Snowflake Servers
Note: The following is an extract of the transcript from an interview I gave in 2018, after my talk at the Centiq Experts Forum that year. It’s also published on the Centiq blog and more recently reproduced on my LinkedIn. Photo by Marc Newberry on Unsplash.
What are snowflake servers and why does this happen?
This is a term that comes from the Visible Ops Handbook (you can read more about it on Martin Fowler’s blog) – and essentially it’s the problem where, over time, the processes around your IT infrastructure become inconsistent. So, the reasons that choices were made becomes lost as different people manage different systems — and trying to keep them alive becomes a real manual, and therefore error-prone, process.
No two snowflakes are alike — and essentially, it’s the same situation here, with snowflake servers.
What are the cost and consequences of this?
The configuration of these servers starts to diverge over time, so you start to see differences in infrastructure when you typically want them to be the same, especially across environments.
Imagine you run a project through both Dev and Test environments and it all works fine, then in the critical Production release, a problem arises.

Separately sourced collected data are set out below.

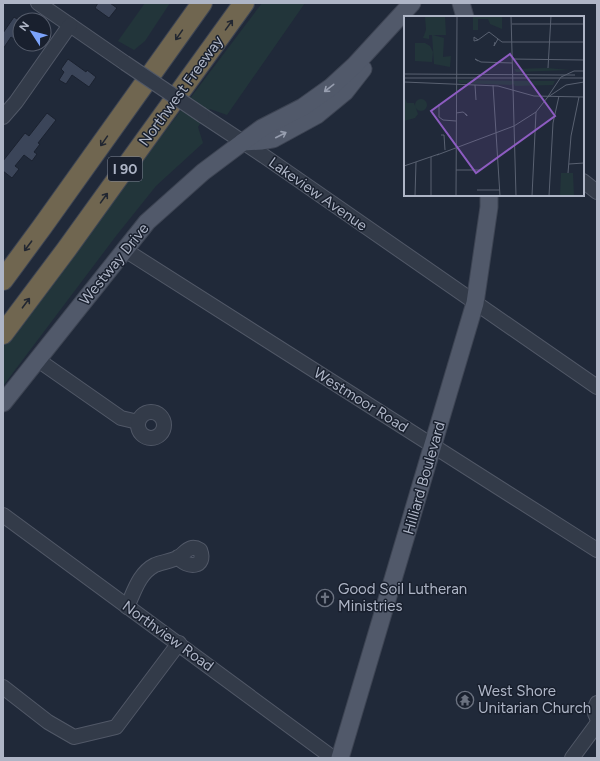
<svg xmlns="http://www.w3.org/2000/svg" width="600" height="761" viewBox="0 0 600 761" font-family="Figtree,sans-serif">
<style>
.green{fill:#22353a}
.building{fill:#3b4559;stroke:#1b2230}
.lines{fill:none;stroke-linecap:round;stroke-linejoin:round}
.minor-casing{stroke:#515867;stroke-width:16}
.major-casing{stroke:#3d4453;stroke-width:19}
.highway-casing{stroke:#3e4554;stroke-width:22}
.minor{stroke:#333b49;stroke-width:14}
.major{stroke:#51596a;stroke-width:17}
.highway{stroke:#706650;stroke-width:20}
.minor-bridge-casing{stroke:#515867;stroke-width:16;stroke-linecap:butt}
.minor-bridge{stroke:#333b49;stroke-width:14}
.oneway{stroke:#222731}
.oneway2{stroke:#979eaf}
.labels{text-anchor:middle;stroke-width:3;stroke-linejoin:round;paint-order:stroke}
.shield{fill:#19202e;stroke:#818898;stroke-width:1}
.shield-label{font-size:14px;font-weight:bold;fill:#aeb5c6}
.street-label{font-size:15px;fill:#aeb5c6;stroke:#19202e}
.poi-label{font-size:15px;fill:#aeb5c6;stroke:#19202e;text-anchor:start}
.inset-road{fill:none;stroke:#596171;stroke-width:1}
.view{fill:#8d5cc1;fill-opacity:0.15;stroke:#8d5cc1;stroke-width:2}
.inset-edge{fill:none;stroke:#aeb5c6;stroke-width:2}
</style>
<rect width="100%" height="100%" fill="#202939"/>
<!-- green -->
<g class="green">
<path d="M 145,3 L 170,3 L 145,41 L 134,50 L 118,41 Z"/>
<path d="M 262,3 L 305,3 L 227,115 L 210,109 L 198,127 L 203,143 L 156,186 L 116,236 L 3,386 L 3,346 Z"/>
</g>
<!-- building -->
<g class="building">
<path d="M 98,3 L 110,3 L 117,8 L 109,18 L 95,8 Z"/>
<path d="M 14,17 L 20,21 L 20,31 L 14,39 L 11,37 L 3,49 L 3,33 Z"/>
<path d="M 68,59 L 86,72 L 87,70 L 96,77 L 89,87 L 72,75 L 66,84 L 59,80 L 64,72 L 61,69 Z"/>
<path d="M 47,113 L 56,120 L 38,143 L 40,144 L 34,152 L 37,154 L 32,161 L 24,155 L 15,166 L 19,169 L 12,178 L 3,171 L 3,161 L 25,133 L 29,136 Z"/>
</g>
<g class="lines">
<defs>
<g id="minor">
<path d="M 38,3 L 125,63"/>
<path d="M 202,115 L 264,156 L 597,387"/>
<path d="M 3,117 L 16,102 L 70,25"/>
<path d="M 583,181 L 597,192"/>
<path d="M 125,250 L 597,550"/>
<path d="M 38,360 L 121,418 L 138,422"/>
<circle cx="151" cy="425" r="13"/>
<path d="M 3,515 L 333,758"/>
<path d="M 127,607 C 134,592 139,573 155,565 C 162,562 172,561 179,557 C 186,552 190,544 200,550 C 207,568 187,569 178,557"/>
<path d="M 3,687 L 48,722 L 74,737 L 116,727 L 179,643"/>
<path d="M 597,703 C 594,708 594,713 597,718"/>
<path d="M 572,758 L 597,724"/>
</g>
<g id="major">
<path d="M 461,3 L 465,17"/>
<path d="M 243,142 L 262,141 L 273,139 L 317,115 L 345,92 L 363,69"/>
<path d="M 3,403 L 147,222 L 203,172 L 243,142 L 262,128 L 303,107 L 331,87 L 355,65 L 412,3"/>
<path d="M 340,758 L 475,303 L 489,207 L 489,195"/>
</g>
<g id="highway">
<path d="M 3,280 L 42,227 L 202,3"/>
<path d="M 3,334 L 66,250 L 244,3"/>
</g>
</defs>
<!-- minor casing -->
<use href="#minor" class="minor-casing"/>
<!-- major casing -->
<use href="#major" class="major-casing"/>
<!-- highway casing -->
<use href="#highway" class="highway-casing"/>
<!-- minor -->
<use href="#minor" class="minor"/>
<!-- major -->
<use href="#major" class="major"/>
<!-- highway -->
<use href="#highway" class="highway"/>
<defs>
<path id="minor-bridge" d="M 125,63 L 202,115"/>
</defs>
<!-- minor-bridge casing -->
<use href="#minor-bridge" class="minor-bridge-casing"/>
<!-- minor-bridge -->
<use href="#minor-bridge" class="minor-bridge"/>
</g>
<!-- one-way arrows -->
<defs><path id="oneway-shaft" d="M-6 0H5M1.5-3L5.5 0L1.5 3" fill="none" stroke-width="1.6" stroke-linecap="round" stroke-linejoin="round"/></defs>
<g class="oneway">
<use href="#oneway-shaft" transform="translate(229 25) rotate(-54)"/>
<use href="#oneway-shaft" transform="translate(179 35) rotate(125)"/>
<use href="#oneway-shaft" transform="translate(104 141) rotate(125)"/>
<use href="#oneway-shaft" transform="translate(104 198) rotate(-54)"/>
<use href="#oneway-shaft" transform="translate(28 246) rotate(127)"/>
<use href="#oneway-shaft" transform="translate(26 303) rotate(-53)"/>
</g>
<g class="oneway2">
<use href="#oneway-shaft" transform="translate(329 88) rotate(142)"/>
<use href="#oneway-shaft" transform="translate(281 135) rotate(-27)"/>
</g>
<!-- icons -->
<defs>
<symbol id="church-ring" viewBox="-11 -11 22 22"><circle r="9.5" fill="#19202e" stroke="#6b7280" stroke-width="1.5"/><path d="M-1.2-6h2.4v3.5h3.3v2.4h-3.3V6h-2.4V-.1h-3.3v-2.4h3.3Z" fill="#6b7280"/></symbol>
<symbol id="temple-ring" viewBox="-11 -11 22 22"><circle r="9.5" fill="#19202e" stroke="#6b7280" stroke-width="1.5"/><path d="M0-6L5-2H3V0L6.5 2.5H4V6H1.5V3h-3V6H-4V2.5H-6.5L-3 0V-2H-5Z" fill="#6b7280"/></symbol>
</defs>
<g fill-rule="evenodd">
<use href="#church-ring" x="315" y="588" width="20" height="20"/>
<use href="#temple-ring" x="455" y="690" width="20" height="20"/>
</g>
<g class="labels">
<!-- shield labels -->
<rect class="shield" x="108" y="157" width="34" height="24" rx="3"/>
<g class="shield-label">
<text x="125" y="174">I 90</text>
</g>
<!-- street labels -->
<g class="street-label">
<text transform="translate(181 91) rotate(-54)" y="5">Northwest Freeway</text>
<text transform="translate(318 194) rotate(35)" y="5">Lakeview Avenue</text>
<text transform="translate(114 264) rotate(-51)" y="5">Westway Drive</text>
<text transform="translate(361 400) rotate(32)" y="5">Westmoor Road</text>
<text transform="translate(424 478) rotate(-74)" y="5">Hilliard Boulevard</text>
<text transform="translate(168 636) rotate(36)" y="5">Northview Road</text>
</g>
<!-- poi labels -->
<g class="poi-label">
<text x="338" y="594">Good Soil Lutheran<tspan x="338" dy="17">Ministries</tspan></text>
<text x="478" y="696">West Shore<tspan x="478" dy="17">Unitarian Church</tspan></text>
</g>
</g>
<!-- overview -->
<g transform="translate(404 16)">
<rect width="180" height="180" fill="#202939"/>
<path d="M 21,0 L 41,0 L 42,19 L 29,19 L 40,22 L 39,41 L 47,40 L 46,51 L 30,48 L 28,19 L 25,19 L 25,23 L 19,22 L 22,14 ZM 69,0 L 98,1 L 98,13 L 86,8 L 84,3 L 74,3 L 74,14 L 69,14 ZM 11,27 L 21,27 L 26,30 L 29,36 L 28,46 L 11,45 ZM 143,52 L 166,54 L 112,56 L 110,53 ZM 54,64 L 115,65 L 151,65 L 149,69 L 111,70 L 110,68 L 106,69 L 55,67 ZM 1,82 L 3,87 L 10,87 L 14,98 L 11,102 L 0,105 ZM11 89a6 6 0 1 1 12 0a6 6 0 1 1-12 0ZM 157,157 L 169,157 L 170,180 L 156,180 Z" fill="#22353a"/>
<path class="inset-road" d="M 107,0 L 112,180M 108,8 L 180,8M 74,24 L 70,25 L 70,21 L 74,24 L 85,16 L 98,26 L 180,26M 91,26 L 90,30 L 94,23M 108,43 L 180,44M 74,45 L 71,43 L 77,46 L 108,47M 144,52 L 147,0M 0,58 L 171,59M 0,62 L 180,62M 0,66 L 94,70 L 130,80 L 180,81M 71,69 L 72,84M 89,69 L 96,180M 144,81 L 162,69 L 180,66M 143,82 L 157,61 L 170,55 L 180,55M 35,88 L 35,101 L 39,104 L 52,105M 52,97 L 59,96 L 63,99 L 63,100 L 61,98M 37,119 L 40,119 L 41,134M 33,139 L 110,110 L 132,96 L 143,82M 165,148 L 180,147M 0,150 L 35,138M 52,154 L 76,154M 164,157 L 167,120 L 175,81M 73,174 L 96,174M 11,180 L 12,146M 27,180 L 27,141M 52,180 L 53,0M 128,180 L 132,96M 145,180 L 149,107 L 155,80"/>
<path class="view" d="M 106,38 L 151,100 L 72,157 L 27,95 Z"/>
<rect width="180" height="180" class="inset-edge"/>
</g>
<!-- border -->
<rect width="600" height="761" fill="none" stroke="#aeb5c6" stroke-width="8"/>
<!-- north arrow -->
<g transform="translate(32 32) rotate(306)"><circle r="19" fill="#19202e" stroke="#555c6b"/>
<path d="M0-3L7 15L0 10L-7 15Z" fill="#7ca4fc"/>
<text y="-6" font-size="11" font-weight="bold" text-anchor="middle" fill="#aeb5c6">N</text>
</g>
</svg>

Quite often, the main cause comes from inconsistencies from manual management, so you’re putting critical deadlines at risk and it takes both time and effort to fix.
Then there’s also unplanned events where you might need to solve challenges in Production right away. Making sure that those changes are then reflected back into your Pre-production environments is crucial, or you end up with Pre-production configuration drift, which increases both project and service risk.
Worse still, this is latent risk. It can creep up and hit you some time in the future, increasing costs, pushing back deadlines, introducing downtime and more.
Where should people start in trying to fix this?
Traditionally people turn toward change control mechanisms. It gets associated with a big process and change advisory boards, which don’t happen often and actually start to slow changes down.
So the need to control changes comes really from trying to maintain stability and remove risk. The flip side of that is that they inhibit innovation and prevent business-driven changes going through.
The following extract from the 2014 State of DevOps report shows what we mean here:
“Peer-reviewed change approval process. We found that when external approval (e.g., change approval boards) was required in order to deploy to production, IT performance decreased. But when the technical team held itself accountable for the quality of its code through peer review, performance increased. Surprisingly, the use of external change approval processes had no impact on restore times, and had only a negligible e ect on reducing failed changes. In other words, external change approval boards had a big negative impact on throughput, with negligible impact on stability.”
The more forward thinking and agile way of looking at this is through automation processes. Ultimately, consistency is repetition by definition — and this is what computers are great at anyway.
This requires a level of understanding and expertise and strategy, so it’s not easy if you haven’t done it before — but it helps deliver the same outcome at scale and reduced operational cost.
This is especially important in a cloud world — where you are potentially thinking of scaling massive amounts. If you do this manually across that scale, it just isn’t feasible. You also want to remove human intervention where possible, which necessarily means some level of automation.
What are the key technologies to fixing this?
The first thing is to be clear that you can’t deliver this outcome looking at technology alone. It’s about People, Process and Technology.
But once you do get down to the technology level, key tools typically include Chef, Puppet, Ansible, Salt.
The open source tooling is what we lean toward at Centiq because they’re open technologies, which helps when working with cutting edge technologies such as SAP HANA, you are free to develop those bits yourself and contribute them back into the wider open source community.
Another reason is they have a huge community inputting. It’s built by people who are passionate enough about making it work that they will even do it in their spare time.
What’s the role of software thinking in hardware work?
Infrastructure as code is much more than just having automation. The software-engineering mindset has brought not just how to write code, but how to manage it, how to test it, how to release it, how to integrate into your processes.
When you apply that to an infrastructure world, it moves away from relying on a subject matter expert (SME) to get stuff done, but rather it’s in the code itself. When you put that into the software, those long feedback loops reliant on SMEs start to disappear. So if things are going to go wrong, or you need to fix them, all that info is in one place, version-controlled, with no need to rely on experts for business as usual activities.
So it’s almost about people making themselves less crucial for maintaining the basics, to free them up to solve the real problems?
Absolutely, hit the nail on the head. It’s very natural for people to want to protect their own jobs a bit, but the mindset needs to be that we’re here to do the real thinking that computers can’t do — the complex thinking — move anything repeatable into the work the computer does.
And in both cases it’s about centralisation?
That’s right — some of what comes from the DevOps world is transparency, making sure there aren’t blockers in the way.
If you are moving that info down into the code, and making that investment something that can be shared much more easily, that’s when you’re winning.